Por esta época (século XIX), a Fonte Grande tem um enquadramento urbano de excelência, em frente à Ponte dos Três Arcos e junto à estrada nacional que ligava Lisboa e Porto.

Atualmente, em frente à Fonte Grande, podemos ver embutido no muro do rio Lis uma pedra de armas onde existiu a Ponte dos Três Arcos encimada por uma esfera armilar [5]. Segundo alguns, esta esfera armilar terá vindo da Fonte Grande. Segundo outros, é a que encimava o pelourinho que existia na Praça de São Martinho, atual Praça Rodrigues Lobo.

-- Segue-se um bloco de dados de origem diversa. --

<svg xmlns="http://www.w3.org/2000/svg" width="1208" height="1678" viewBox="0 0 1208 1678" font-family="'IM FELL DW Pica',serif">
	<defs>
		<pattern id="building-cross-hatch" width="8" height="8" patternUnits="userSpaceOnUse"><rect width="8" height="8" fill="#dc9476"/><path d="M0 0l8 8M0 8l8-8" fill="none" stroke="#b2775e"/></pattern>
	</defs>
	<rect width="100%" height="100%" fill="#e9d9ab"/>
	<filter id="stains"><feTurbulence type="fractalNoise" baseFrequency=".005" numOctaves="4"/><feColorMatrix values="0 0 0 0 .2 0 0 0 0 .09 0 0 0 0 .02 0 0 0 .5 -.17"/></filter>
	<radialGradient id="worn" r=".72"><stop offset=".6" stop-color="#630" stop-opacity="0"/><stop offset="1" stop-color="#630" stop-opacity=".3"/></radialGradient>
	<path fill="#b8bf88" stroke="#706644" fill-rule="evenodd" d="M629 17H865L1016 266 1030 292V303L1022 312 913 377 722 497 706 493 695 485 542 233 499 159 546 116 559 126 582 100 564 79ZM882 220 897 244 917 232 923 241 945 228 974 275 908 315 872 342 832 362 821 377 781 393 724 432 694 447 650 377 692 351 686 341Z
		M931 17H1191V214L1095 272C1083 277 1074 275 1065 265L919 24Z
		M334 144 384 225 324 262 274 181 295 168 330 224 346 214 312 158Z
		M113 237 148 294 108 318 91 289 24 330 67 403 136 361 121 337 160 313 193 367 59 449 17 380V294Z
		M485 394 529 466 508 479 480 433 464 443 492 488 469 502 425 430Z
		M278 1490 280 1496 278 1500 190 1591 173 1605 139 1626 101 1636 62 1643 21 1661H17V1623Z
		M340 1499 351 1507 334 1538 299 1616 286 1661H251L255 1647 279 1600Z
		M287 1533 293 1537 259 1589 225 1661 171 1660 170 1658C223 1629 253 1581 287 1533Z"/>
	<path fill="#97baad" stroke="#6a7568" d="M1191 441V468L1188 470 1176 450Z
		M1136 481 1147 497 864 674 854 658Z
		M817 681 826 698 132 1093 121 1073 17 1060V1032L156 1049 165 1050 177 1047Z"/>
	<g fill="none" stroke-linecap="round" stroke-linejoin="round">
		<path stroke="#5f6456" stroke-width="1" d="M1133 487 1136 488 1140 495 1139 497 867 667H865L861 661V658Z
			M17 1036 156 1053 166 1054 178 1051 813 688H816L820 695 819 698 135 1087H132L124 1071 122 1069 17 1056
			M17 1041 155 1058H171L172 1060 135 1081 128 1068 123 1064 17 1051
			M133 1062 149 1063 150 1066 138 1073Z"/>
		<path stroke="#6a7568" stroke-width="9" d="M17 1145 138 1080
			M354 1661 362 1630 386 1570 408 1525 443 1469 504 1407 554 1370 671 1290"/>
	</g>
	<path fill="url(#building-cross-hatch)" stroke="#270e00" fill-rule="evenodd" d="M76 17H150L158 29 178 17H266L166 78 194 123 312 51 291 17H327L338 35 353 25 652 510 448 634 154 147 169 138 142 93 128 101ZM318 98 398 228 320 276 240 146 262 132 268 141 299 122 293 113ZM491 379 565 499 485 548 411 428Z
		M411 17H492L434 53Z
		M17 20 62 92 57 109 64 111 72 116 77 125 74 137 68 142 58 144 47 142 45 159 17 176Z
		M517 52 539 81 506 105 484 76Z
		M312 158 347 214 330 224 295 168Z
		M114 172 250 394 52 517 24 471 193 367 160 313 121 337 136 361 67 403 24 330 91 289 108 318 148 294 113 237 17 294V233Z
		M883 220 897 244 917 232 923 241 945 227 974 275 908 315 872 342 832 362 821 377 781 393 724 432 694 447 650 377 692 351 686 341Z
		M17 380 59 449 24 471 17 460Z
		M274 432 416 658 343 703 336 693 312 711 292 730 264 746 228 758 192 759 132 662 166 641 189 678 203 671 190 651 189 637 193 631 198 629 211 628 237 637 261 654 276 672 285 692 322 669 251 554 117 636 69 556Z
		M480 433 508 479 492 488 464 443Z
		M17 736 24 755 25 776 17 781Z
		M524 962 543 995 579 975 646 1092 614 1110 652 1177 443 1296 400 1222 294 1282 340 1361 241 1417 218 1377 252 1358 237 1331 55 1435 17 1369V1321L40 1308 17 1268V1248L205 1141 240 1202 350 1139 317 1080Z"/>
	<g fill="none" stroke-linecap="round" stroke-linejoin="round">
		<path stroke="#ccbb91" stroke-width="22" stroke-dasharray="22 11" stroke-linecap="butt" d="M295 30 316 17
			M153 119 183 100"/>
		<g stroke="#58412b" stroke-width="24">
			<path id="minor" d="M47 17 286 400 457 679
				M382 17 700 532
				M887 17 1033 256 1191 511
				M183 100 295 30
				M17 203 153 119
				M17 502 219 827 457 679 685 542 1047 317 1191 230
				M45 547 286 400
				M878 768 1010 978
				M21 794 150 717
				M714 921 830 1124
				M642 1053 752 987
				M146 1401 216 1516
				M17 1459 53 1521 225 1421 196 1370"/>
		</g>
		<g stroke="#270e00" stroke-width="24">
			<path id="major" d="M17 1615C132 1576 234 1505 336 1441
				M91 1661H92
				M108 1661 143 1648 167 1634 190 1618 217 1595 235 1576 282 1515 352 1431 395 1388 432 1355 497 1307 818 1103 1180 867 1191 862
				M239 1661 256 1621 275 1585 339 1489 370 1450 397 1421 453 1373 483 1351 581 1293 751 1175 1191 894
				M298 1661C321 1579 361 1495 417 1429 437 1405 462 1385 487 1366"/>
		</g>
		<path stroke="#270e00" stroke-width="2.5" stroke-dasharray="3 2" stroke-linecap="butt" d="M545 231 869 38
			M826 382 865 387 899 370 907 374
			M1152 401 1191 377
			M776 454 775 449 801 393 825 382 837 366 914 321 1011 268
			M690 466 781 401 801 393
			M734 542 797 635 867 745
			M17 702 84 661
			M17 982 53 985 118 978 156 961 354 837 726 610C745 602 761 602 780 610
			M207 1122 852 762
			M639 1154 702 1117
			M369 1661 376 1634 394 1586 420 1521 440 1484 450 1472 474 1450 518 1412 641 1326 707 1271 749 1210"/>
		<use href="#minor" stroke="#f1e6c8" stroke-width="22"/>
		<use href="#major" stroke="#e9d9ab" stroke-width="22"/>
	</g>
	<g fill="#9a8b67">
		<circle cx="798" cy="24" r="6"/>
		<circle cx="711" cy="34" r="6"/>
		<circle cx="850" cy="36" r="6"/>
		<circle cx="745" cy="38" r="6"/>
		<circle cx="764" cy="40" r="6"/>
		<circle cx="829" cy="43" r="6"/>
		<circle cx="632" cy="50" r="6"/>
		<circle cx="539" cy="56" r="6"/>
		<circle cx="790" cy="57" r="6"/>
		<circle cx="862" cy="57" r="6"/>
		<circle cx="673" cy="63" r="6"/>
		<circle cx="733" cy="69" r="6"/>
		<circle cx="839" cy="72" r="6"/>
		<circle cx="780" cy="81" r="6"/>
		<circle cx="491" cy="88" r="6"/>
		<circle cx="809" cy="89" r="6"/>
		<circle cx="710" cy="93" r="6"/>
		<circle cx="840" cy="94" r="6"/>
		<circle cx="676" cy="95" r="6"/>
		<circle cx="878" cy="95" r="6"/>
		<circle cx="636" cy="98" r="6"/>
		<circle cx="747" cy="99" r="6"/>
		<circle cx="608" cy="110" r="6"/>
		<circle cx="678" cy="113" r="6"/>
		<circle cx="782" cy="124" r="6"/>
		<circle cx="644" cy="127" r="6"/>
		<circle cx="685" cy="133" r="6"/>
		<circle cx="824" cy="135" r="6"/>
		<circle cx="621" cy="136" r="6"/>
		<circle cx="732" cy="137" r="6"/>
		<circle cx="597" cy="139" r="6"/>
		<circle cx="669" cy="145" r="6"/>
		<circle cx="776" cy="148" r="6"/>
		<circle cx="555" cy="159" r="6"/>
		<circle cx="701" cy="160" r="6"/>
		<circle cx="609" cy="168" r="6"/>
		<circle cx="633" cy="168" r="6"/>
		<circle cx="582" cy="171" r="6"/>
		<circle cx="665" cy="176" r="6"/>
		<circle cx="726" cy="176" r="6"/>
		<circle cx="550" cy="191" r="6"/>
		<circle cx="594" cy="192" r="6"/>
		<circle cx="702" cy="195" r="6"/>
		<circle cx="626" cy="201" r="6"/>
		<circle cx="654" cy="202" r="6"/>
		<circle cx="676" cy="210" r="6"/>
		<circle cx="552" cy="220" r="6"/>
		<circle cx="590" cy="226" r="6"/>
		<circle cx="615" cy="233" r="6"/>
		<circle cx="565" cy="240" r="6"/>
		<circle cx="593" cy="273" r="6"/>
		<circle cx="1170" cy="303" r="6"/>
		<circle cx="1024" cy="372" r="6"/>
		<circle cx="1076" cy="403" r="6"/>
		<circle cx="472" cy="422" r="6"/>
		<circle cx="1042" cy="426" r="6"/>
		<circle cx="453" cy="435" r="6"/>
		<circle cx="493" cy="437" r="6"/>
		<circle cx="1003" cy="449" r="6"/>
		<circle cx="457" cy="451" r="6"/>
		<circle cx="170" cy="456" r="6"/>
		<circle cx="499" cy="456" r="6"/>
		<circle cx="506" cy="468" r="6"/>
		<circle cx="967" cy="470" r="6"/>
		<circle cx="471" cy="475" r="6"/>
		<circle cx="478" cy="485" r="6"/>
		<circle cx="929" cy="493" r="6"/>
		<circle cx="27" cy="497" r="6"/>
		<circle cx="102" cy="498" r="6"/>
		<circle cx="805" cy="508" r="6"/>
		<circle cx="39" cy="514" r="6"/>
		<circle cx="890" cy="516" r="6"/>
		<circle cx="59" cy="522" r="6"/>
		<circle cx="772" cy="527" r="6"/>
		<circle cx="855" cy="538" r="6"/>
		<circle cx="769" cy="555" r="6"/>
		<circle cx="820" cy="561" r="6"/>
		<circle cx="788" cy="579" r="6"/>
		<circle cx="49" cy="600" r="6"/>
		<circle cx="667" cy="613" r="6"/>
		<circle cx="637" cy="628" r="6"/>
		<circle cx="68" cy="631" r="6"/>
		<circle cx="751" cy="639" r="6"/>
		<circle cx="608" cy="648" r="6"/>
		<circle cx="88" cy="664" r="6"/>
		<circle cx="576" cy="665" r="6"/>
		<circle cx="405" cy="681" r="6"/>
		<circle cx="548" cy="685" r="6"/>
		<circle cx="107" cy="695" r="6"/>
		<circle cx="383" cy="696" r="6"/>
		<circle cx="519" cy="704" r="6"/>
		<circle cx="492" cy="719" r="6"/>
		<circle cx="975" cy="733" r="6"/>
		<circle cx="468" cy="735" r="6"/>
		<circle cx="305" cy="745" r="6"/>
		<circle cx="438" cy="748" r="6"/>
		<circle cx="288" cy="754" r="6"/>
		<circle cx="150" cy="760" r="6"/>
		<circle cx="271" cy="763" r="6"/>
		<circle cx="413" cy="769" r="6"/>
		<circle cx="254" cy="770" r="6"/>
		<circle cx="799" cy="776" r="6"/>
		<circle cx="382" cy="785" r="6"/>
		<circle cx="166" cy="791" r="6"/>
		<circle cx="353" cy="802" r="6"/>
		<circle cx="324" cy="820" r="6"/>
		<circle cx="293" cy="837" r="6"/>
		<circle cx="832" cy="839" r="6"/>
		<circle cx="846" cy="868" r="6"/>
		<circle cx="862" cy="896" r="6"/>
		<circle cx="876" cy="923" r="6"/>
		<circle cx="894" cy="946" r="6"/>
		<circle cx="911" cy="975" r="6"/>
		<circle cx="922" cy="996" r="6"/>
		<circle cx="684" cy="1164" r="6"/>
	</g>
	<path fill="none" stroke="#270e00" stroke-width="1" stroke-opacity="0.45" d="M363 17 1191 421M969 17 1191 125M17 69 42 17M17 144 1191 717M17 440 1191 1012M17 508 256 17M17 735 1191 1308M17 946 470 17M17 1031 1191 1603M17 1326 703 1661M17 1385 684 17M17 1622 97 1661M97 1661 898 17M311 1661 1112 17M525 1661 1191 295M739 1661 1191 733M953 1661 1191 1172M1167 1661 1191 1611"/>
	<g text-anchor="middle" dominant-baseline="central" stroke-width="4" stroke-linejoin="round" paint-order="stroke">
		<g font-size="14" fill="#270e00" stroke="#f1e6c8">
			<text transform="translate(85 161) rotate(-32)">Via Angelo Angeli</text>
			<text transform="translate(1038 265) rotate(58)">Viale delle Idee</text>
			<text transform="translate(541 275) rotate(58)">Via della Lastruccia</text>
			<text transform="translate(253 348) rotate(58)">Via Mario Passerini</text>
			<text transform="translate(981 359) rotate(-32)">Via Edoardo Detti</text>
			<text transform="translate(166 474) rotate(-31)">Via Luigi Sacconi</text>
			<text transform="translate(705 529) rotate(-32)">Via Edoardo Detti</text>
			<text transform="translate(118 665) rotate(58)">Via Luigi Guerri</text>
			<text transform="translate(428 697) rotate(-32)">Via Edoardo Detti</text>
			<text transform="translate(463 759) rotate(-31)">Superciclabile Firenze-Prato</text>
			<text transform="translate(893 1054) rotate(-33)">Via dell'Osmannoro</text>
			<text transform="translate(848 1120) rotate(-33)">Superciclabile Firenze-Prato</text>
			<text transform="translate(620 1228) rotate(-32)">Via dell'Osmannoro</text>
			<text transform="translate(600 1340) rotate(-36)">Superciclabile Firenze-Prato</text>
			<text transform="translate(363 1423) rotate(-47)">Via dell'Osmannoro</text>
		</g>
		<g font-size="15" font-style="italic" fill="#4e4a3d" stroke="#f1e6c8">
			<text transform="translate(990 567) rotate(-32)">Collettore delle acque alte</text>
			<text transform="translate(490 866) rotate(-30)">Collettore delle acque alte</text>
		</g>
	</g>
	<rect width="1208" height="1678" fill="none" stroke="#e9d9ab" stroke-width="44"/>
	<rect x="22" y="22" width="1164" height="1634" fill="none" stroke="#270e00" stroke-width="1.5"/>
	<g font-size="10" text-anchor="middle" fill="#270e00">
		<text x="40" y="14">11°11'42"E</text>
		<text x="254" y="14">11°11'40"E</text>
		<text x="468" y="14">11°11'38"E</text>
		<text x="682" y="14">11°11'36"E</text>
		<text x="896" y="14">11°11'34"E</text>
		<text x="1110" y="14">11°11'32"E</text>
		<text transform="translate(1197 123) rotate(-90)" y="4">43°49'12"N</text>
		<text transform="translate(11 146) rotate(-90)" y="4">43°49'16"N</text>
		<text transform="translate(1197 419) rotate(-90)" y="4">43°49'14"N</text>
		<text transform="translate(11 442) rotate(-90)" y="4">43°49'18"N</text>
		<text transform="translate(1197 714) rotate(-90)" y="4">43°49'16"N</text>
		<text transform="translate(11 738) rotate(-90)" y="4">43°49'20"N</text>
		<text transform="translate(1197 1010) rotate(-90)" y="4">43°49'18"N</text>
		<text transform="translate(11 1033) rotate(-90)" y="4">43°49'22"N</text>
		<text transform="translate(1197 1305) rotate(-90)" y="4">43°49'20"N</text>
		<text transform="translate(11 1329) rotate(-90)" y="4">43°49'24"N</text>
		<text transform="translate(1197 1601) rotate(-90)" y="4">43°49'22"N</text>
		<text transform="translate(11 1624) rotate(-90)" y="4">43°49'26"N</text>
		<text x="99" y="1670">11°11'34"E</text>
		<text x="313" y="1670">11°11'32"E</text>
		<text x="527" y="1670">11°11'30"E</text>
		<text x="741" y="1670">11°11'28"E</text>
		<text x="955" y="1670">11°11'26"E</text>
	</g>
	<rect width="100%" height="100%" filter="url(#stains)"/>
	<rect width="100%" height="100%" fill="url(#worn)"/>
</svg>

A Ponte dos Três Arcos já existiria no século XIV e foi deitada abaixo em 1902. Em 1882, foi considerada urgente a necessidade do arrasamento da ponte por se crer que os seus arcos não suportariam a força das águas das cheias, o que levaria a grandes inundações. Após a sua destruição, foi construída no seu lugar uma ponte provisória de madeira conhecida como Ponte de Pau. Esta ponte de Pau, por sua vez, foi demolida depois da construção e abertura ao público da Ponte Afonso Zúquete [6]. Havia uma rampa de acesso à ponte de Pau que, depois do calcetamento e construção de passeios na Rua Tenente Valadim, foi substituída por umas escadas (com algumas similitudes com as atuais escadas de acesso à nova ponte pedonal El-Rei D. Dinis).

Aquando da construção da Ponte Afonso Zúquete procedeu-se ao alteamento do pavimento do Largo Alexandre Herculano e da Rua Tenente Valadim. Em consequência, a Fonte Grande ficou com um nível mais abaixo do referido Largo. Atualmente, a fonte apresenta três degraus à vista, estando outros tantos soterrados.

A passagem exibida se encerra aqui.